The JAMA editors are making their pitch for a "major restructuring" of the post-marketing surveillance system for drugs at a time when the FDA is under fire and congressional scrutiny amid charges that it is inappropriately influenced by the drug industry. The JAMA editors insist those concerns are real. Because of the timeliness of their editorial, it was released early online.

"To improve the necessary measures to monitor the safety of marketed drugs, the drug approval process must be decoupled from the post-marketing safety and surveillance system," Dr.
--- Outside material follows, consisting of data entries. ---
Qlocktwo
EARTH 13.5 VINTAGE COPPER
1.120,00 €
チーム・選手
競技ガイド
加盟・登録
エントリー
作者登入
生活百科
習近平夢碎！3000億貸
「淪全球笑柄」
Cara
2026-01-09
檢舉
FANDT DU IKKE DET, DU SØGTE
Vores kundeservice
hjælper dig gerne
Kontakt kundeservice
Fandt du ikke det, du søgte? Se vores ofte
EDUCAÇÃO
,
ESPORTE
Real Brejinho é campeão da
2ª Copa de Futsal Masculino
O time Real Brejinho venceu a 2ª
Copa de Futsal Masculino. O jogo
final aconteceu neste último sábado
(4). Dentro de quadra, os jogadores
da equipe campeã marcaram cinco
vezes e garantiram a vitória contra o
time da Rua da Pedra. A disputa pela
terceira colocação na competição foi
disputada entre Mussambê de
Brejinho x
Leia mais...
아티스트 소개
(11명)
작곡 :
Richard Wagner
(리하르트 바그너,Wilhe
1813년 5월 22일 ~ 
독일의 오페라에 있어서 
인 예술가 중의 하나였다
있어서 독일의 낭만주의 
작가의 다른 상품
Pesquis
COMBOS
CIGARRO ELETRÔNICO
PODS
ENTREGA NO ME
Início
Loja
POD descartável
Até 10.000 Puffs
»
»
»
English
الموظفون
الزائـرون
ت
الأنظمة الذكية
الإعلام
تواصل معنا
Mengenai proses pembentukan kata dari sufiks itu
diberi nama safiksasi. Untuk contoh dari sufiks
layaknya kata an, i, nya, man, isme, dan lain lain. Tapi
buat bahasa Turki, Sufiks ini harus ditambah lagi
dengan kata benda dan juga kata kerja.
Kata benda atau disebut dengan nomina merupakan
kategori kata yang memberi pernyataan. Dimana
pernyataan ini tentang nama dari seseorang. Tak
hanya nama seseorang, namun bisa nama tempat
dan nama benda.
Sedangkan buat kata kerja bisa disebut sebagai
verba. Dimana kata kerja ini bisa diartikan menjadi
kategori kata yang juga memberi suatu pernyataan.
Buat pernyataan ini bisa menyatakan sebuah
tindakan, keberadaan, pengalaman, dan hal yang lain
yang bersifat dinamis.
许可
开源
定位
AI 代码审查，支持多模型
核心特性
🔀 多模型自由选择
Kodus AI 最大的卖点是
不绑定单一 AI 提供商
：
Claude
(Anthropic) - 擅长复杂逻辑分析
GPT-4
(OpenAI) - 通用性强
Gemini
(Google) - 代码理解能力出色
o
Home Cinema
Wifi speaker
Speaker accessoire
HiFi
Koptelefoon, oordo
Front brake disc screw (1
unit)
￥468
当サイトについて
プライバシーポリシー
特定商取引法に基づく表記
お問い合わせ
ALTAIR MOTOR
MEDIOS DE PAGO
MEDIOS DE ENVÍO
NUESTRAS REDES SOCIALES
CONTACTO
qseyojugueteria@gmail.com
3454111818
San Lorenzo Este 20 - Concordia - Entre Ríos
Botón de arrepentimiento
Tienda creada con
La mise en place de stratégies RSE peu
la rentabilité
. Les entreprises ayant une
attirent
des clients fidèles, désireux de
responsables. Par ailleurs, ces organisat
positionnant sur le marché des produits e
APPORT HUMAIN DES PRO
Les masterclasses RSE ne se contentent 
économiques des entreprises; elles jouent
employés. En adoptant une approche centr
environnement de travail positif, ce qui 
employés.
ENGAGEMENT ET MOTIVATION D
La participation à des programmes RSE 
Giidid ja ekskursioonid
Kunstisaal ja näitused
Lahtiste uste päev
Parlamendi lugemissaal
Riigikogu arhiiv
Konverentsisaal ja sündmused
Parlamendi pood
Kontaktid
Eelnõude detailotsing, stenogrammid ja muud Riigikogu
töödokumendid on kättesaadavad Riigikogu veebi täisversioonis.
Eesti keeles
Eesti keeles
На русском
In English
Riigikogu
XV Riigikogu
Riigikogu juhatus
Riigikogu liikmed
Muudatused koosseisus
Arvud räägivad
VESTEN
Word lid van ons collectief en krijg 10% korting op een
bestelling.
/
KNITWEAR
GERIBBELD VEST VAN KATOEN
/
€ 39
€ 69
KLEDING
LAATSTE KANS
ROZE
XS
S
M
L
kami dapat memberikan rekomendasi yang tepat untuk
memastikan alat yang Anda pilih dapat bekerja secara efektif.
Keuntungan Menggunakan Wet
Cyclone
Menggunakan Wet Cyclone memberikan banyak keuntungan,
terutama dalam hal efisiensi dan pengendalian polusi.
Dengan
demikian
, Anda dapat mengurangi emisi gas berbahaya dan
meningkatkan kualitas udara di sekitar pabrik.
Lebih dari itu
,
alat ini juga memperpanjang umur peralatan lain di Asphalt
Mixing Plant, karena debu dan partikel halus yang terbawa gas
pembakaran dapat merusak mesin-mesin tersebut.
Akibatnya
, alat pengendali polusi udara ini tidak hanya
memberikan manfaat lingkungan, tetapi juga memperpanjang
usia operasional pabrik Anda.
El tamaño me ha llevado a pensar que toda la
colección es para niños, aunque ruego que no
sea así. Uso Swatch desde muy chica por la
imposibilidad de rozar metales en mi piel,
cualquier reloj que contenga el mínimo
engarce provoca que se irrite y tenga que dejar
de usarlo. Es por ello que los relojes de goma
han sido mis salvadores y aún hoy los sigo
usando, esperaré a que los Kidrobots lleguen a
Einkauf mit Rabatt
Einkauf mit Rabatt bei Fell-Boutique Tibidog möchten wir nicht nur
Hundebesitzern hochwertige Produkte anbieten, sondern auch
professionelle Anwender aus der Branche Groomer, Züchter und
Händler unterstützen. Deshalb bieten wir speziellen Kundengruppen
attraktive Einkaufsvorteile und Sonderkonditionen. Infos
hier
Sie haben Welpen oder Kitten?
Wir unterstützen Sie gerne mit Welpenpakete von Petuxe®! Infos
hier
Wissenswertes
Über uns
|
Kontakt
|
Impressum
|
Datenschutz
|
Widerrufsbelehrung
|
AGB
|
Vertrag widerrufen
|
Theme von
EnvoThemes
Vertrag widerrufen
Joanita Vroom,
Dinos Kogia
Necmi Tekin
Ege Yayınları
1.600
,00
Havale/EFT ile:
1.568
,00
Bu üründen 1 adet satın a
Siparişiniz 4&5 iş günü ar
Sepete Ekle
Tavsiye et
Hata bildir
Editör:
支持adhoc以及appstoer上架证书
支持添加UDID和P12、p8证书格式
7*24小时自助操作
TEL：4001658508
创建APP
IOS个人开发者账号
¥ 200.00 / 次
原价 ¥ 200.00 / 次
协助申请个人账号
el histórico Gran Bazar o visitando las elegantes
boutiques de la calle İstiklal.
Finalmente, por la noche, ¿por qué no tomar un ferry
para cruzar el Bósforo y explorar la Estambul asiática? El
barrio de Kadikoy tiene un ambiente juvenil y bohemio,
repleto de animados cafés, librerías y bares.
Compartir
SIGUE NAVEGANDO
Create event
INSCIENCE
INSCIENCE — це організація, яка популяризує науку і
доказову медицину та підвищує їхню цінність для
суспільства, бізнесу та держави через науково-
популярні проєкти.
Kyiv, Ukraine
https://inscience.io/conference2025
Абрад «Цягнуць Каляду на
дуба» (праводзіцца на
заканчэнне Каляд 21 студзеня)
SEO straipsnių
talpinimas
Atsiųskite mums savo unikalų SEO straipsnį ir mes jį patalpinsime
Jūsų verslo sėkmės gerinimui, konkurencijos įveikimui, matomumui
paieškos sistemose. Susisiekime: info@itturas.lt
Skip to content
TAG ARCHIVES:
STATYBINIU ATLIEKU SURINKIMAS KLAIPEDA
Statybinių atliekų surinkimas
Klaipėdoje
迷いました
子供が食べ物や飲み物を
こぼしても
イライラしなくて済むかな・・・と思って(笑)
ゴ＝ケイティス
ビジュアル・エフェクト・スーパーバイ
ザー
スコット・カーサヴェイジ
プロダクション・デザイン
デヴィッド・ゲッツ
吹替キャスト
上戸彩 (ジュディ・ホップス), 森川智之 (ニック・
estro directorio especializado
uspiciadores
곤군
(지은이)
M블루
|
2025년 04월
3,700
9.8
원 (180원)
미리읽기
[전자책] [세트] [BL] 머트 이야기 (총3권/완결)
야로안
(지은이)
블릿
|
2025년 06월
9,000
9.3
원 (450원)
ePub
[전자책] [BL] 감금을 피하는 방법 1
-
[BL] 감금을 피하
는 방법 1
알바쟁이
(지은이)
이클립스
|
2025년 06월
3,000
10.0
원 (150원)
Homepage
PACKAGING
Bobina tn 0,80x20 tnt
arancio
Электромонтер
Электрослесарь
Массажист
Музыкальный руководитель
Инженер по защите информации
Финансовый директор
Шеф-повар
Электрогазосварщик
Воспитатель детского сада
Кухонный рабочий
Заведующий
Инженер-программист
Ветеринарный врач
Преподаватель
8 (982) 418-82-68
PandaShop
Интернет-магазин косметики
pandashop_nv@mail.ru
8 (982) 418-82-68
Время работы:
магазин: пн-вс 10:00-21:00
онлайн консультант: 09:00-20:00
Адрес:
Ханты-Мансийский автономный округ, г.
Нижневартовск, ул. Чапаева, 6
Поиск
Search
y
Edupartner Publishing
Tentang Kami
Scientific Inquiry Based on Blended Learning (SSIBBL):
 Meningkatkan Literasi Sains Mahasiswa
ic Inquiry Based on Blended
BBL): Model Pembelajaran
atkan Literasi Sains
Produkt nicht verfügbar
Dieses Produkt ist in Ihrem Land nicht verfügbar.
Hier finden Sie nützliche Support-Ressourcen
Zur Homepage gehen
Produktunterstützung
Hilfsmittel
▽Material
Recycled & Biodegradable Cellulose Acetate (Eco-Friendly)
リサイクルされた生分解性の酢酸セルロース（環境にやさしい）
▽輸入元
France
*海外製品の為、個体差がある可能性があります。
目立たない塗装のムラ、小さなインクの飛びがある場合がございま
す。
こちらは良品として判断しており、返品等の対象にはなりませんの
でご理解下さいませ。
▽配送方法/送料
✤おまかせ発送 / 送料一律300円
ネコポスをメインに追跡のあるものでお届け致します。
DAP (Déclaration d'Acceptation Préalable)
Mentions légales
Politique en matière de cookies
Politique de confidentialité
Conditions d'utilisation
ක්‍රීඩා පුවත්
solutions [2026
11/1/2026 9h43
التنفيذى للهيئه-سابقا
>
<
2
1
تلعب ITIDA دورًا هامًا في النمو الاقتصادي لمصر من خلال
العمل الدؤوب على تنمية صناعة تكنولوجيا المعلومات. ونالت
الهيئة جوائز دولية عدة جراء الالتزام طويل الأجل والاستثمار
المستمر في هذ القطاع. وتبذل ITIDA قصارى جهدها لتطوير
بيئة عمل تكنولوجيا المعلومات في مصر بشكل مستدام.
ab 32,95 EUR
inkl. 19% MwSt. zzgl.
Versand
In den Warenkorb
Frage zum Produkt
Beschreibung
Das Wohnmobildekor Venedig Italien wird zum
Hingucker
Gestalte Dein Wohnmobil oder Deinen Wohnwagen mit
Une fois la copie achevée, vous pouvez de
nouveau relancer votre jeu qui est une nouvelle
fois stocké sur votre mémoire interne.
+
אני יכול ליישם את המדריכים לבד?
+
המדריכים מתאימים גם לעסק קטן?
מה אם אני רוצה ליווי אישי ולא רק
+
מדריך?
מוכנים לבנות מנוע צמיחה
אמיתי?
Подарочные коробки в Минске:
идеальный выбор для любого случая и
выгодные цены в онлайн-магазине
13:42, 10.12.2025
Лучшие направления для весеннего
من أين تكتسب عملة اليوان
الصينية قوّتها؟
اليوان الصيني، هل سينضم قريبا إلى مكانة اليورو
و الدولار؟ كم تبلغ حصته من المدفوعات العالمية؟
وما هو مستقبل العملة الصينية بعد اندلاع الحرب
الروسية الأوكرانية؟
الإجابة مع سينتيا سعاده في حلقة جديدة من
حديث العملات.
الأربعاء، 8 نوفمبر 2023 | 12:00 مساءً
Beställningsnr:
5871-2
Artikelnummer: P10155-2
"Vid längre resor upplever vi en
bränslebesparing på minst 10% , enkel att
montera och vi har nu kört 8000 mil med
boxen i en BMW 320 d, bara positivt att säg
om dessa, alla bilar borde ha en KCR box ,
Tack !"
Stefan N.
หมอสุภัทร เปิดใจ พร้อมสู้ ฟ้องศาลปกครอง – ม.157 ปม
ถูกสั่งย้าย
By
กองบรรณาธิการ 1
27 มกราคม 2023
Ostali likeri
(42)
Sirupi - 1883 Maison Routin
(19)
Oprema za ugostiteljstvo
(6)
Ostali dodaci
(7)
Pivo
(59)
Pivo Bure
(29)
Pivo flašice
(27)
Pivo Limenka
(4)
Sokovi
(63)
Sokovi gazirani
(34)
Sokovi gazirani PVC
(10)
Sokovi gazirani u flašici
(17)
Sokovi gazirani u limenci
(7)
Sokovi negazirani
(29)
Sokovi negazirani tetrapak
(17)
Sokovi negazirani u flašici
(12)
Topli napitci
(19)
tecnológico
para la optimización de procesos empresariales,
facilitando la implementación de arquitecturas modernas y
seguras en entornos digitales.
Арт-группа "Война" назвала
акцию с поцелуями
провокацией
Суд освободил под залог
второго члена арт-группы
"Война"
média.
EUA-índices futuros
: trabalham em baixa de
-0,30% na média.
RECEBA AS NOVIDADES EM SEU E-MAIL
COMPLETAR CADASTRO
DeAngelis and her colleagues said.

They called such a split "long overdue" and said the agency or board that replaces the FDA in keeping tabs on marketed drugs must be "completely independent of influence from the pharmaceutical industry, biotechnology firms and medical-device manufacturers."

"Until this occurs ... the United States will still be far short of having an effective, vigilant and trustworthy system of post-marketing surveillance to protect the public," the authors concluded.

They said that the "major problem with the current system for ensuring the safety of medications is that drug manufacturers are largely responsible for collecting, evaluating and reporting data from post-marketing studies of their own products."

Referring to the Sept. 30 withdrawal of the popular arthritis drug Vioxx by its manufacturer after studies showed it raised the risk of heart disease and stroke, the JAMA editors noted that a prominent cardiologist had published warnings of such problems in 2001.

But the FDA "never insisted on a trial to determine the extent of the problem ... and a recent investigation suggests that Merck [the manufacturer] was well aware of the dangers ... but made concerted efforts to conceal those findings," the editors said.

Dr. Al Sears, director of the Center for Health and Wellness in West Palm Beach, Fla., said the FDA has "lost credibility" to gauge the safety of drugs it has approved because of being "being too dependent on the drug companies."

"They must eliminate industry funding and create a separate agency that reviews the safety of drugs" in the marketplace, Dr. Sears said.

FDA officials could not be reached for comment yesterday about the editorial, but previously announced they were taking steps to try to strengthen the safety program for drugs on the market. They include having the Institute of Medicine conduct a thorough report and appointing a director to the FDA Office of Drug Safety, which has been vacant for more than a year.

"These initial steps are inadequate to restore the trust and confidence necessary to convince physicians and other health aprofessionals and the public that the FDA's first absolute priority is to protect the public health," the JAMA editors said.